I think this contains a double meaning which shows clever use of language by James Joyce. Good analysis to a very complex piece or writing! The anonymity of the boy is suggestive of the overall theme of the story, the insignificance of the individual in the larger society. Eveline suspends herself between the call of home and the past and the call of new experiences and the future, unable to make a decision. The threat of repeating her mother s life spurs Eveline s epiphany that she must leave with Frank and embark on a new phase in her life, but this realization is short-lived. After that, the two lovers met clandestinely. As Eveline reviews her decision to embark on a new life, she holds in her lap two letters, one to her father and one to her brother Harry. Her thoughts turn to her sometimes abusive father with whom she lives, and to the prospect of freeing herself from her hard life juggling jobs as a shop worker and a nanny to support herself and her father. Her previous declaration of intent seems to have never happened. Share this SparknoteEveline Hill sits at a window in her home and looks out onto the street while fondly recalling her childhood, when she played with other children in a field now developed with new homes.

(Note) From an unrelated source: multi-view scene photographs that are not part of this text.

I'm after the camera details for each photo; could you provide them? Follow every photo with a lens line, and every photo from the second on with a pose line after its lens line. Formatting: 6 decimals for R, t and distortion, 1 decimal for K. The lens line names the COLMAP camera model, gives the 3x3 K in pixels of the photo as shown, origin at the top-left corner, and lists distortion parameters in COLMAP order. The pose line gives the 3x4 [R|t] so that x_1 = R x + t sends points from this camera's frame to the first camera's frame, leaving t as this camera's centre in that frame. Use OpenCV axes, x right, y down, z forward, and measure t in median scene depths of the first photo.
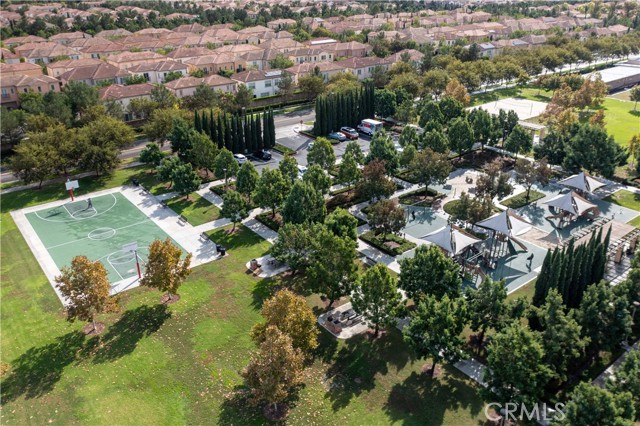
lens RADIAL K [[530.4, 0, 320.0], [0, 530.4, 211.9], [0, 0, 1]] dist [-0.013258, -0.004376]
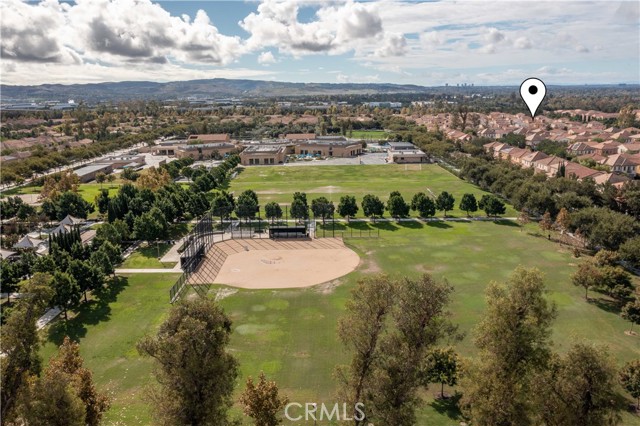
lens RADIAL K [[530.4, 0, 319.4], [0, 530.4, 212.7], [0, 0, 1]] dist [-0.013258, -0.004376]
pose [[0.637415, -0.175101, 0.750361, -0.119783], [0.328119, 0.942810, -0.058719, 0.121303], [-0.697166, 0.283636, 0.658415, -0.310344]]
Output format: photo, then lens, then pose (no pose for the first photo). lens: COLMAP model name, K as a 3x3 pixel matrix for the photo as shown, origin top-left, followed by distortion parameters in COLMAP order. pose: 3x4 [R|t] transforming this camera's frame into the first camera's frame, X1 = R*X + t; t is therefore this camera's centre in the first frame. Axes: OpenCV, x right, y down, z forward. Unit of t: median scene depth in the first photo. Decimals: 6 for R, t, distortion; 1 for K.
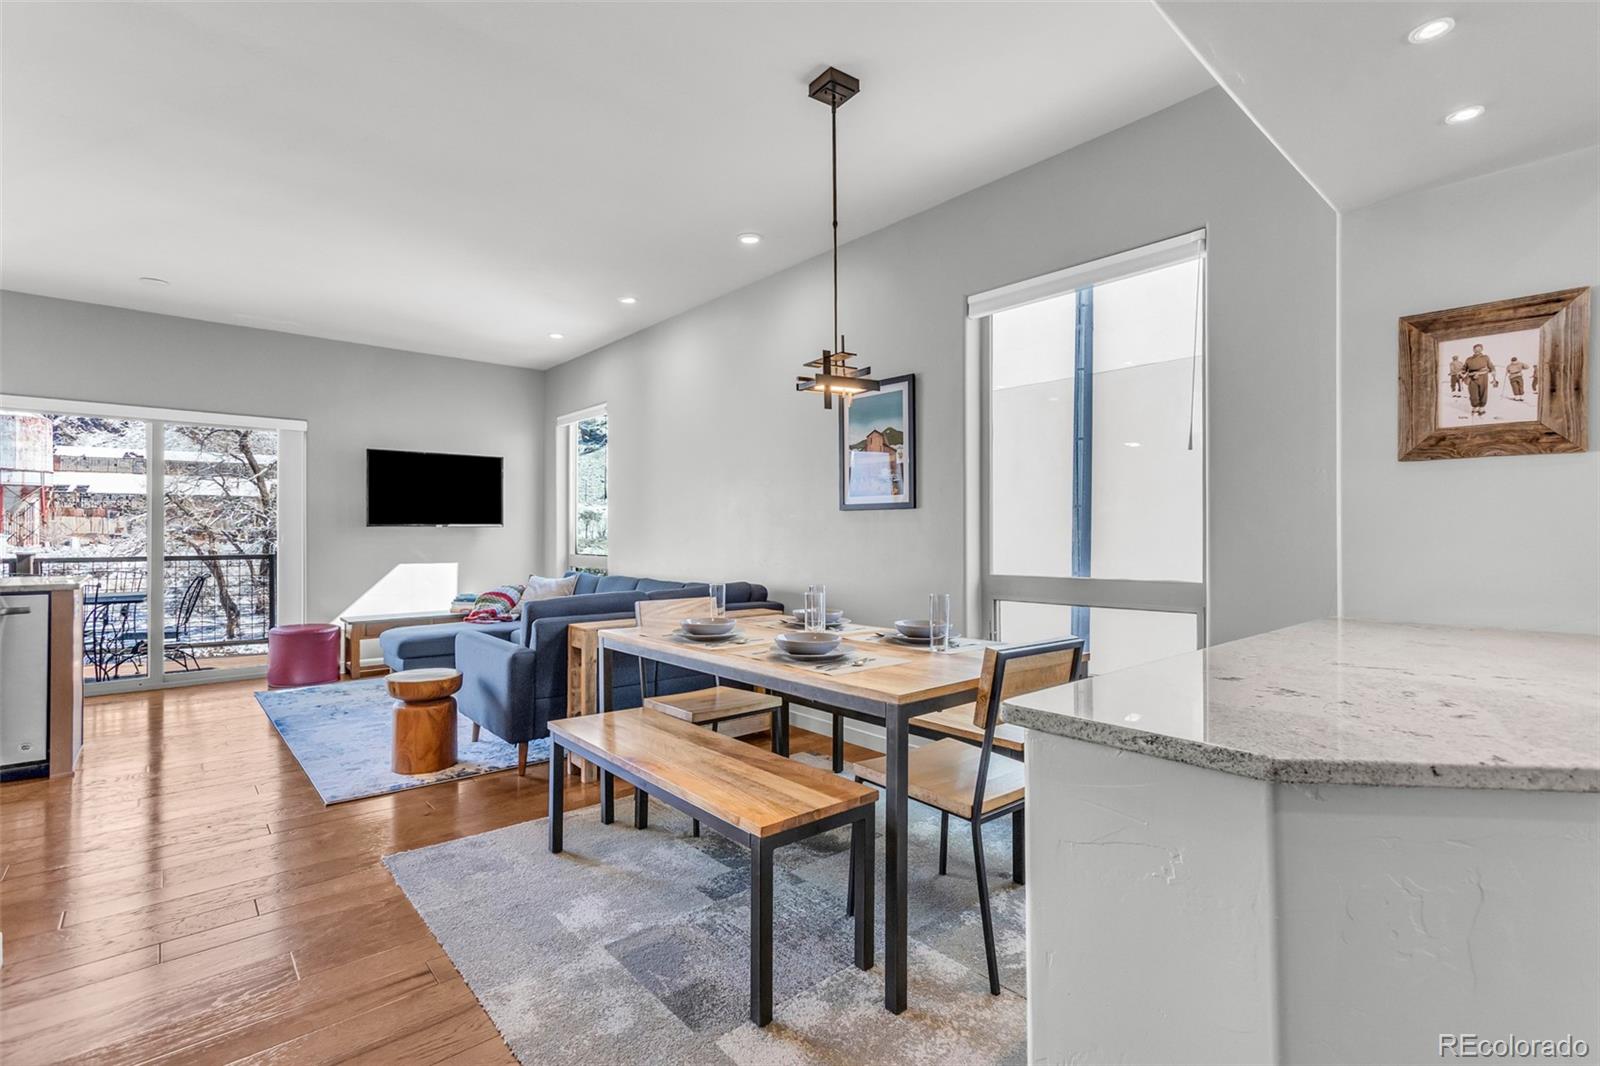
lens RADIAL K [[724.5, 0, 779.2], [0, 724.5, 528.5], [0, 0, 1]] dist [-0.002562, 0.005083]
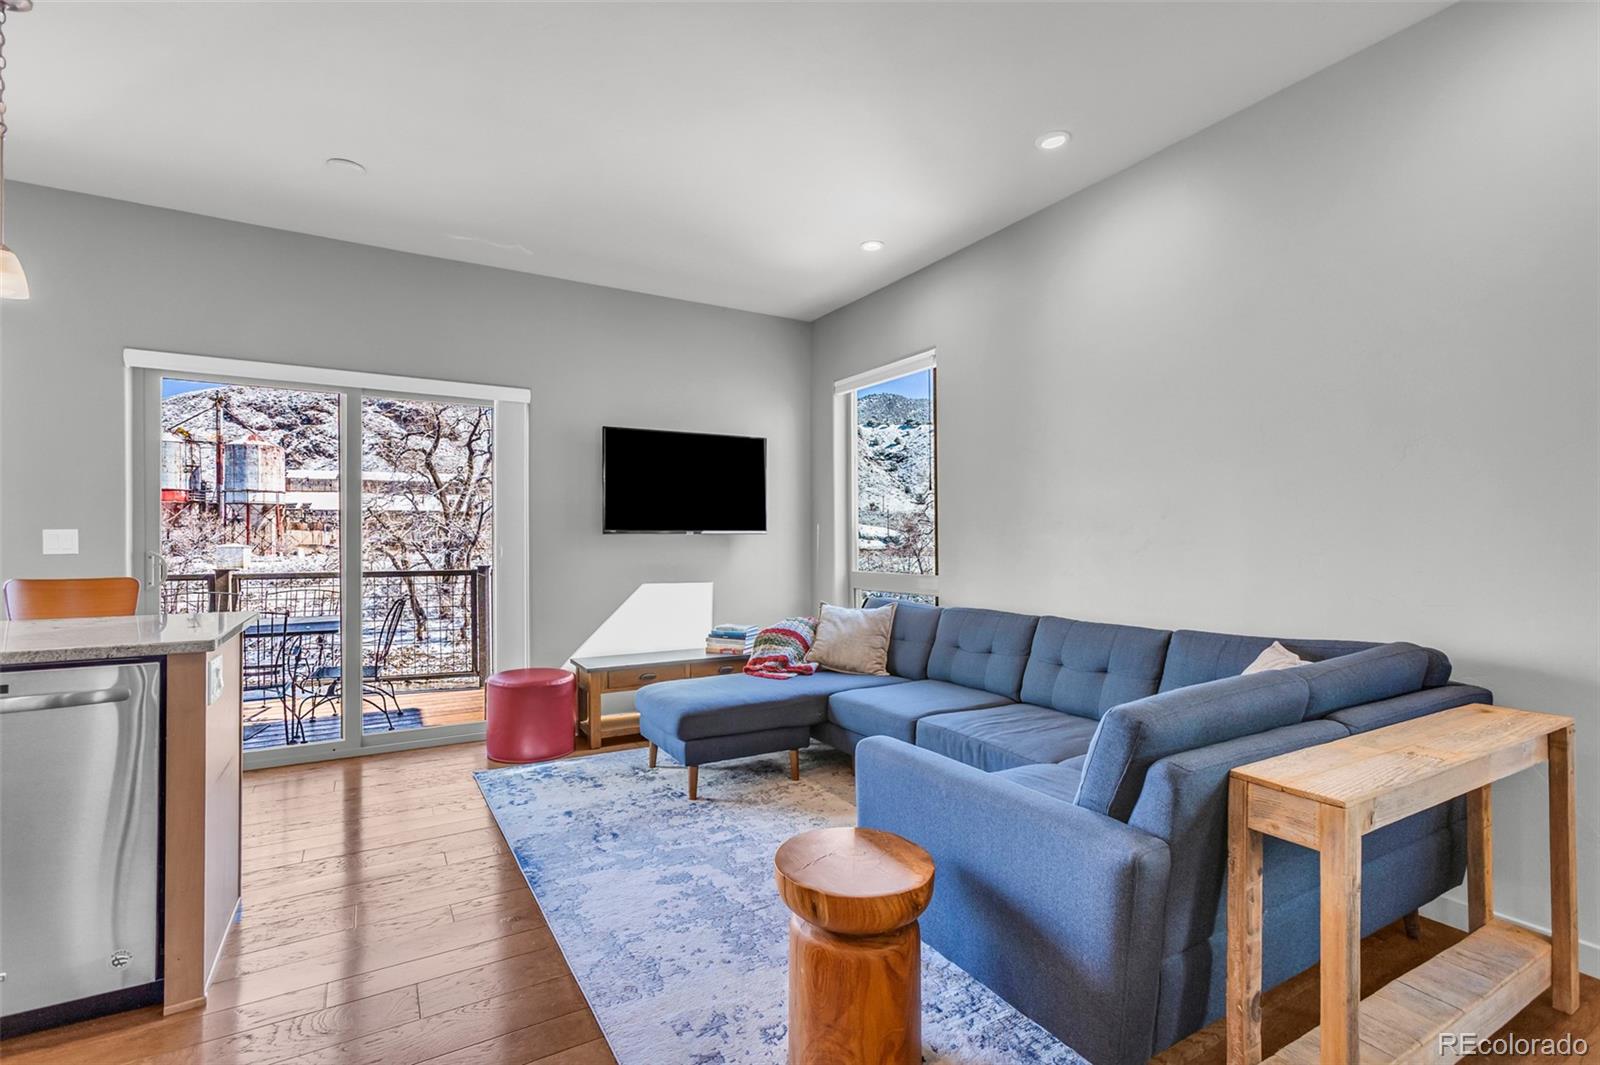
lens RADIAL K [[724.5, 0, 766.0], [0, 724.5, 537.0], [0, 0, 1]] dist [-0.002562, 0.005083]
pose [[0.980054, -0.005123, -0.198666, -0.305797], [0.004925, 0.999987, -0.001489, 0.002090], [0.198671, 0.000481, 0.980066, 0.370294]]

Essay on eveline james joyce. But Eveline remains fixed to the land, motionless and emotionless. Eveline s story illustrates the pitfalls of holding onto the past when facing the future. She hears a street organ, and when she remembers the street organ that played on the night before her mother s death, Eveline resolves not to repeat her mother s life of commonplace sacrifices closing in final craziness, The boy is unnamed because as the story demonstrates in any number of ways, he is unimportant. On the docks with Frank, away from the familiarity of home, Eveline seeks guidance in the routine habit of prayer. One moment, Eveline feels happy to leave her hard life, yet at the next moment she worries about fulfilling promises to her dead mother. She reasons that her life at home, cleaning and cooking, is hard but perhaps not the worst option her father is not always mean, after all. He wants her to marry him and live with him in Buenos Aires, and she has already agreed to leave with him in secret. She will keep her lips moving in the safe practice of repetitive prayer rather than join her love on a new and different path. Like the young boys of An Encounter Eveline, the story suggests, will hover in mindless repetition, on her own, in Dublin.
The story does not suggest that Eveline placidly returns home and continues her life, but shows her transformation into an automaton that lacks expression.